Activity: For each line in the material below that holds "pour", copy that line.

Records for the exercise:
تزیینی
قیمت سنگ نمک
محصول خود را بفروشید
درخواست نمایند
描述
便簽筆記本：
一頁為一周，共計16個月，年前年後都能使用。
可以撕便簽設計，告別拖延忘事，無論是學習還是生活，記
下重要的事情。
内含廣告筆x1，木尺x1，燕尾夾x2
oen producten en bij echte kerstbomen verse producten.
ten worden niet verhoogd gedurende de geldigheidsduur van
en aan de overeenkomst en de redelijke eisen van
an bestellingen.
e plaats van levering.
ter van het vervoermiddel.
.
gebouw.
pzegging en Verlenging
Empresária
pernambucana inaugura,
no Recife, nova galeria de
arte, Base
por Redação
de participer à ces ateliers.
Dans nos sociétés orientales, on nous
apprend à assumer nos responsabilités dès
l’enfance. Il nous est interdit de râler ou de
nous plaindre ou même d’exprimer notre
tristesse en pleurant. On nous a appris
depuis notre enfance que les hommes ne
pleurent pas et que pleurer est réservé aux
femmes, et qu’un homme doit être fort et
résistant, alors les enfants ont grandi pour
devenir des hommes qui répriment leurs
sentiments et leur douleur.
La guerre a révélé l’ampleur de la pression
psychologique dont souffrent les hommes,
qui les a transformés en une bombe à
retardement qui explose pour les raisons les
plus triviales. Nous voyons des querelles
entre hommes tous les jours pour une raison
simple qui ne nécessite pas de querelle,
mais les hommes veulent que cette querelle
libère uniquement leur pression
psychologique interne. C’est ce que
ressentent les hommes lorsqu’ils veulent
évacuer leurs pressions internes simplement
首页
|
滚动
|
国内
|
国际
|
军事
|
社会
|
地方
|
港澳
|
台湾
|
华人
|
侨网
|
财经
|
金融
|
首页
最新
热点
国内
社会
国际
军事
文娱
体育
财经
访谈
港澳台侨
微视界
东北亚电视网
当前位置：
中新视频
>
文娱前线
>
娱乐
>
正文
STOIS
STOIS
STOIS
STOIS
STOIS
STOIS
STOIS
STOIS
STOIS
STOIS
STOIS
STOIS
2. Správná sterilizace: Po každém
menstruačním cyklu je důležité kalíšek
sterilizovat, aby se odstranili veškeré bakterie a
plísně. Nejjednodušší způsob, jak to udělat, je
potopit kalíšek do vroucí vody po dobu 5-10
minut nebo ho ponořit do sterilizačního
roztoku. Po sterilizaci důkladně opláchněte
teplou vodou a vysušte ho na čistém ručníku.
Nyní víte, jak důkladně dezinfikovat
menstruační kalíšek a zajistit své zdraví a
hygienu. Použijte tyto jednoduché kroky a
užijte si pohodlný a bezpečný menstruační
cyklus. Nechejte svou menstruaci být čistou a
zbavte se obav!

Response:
résistant, alors les enfants ont grandi pour
retardement qui explose pour les raisons les
entre hommes tous les jours pour une raison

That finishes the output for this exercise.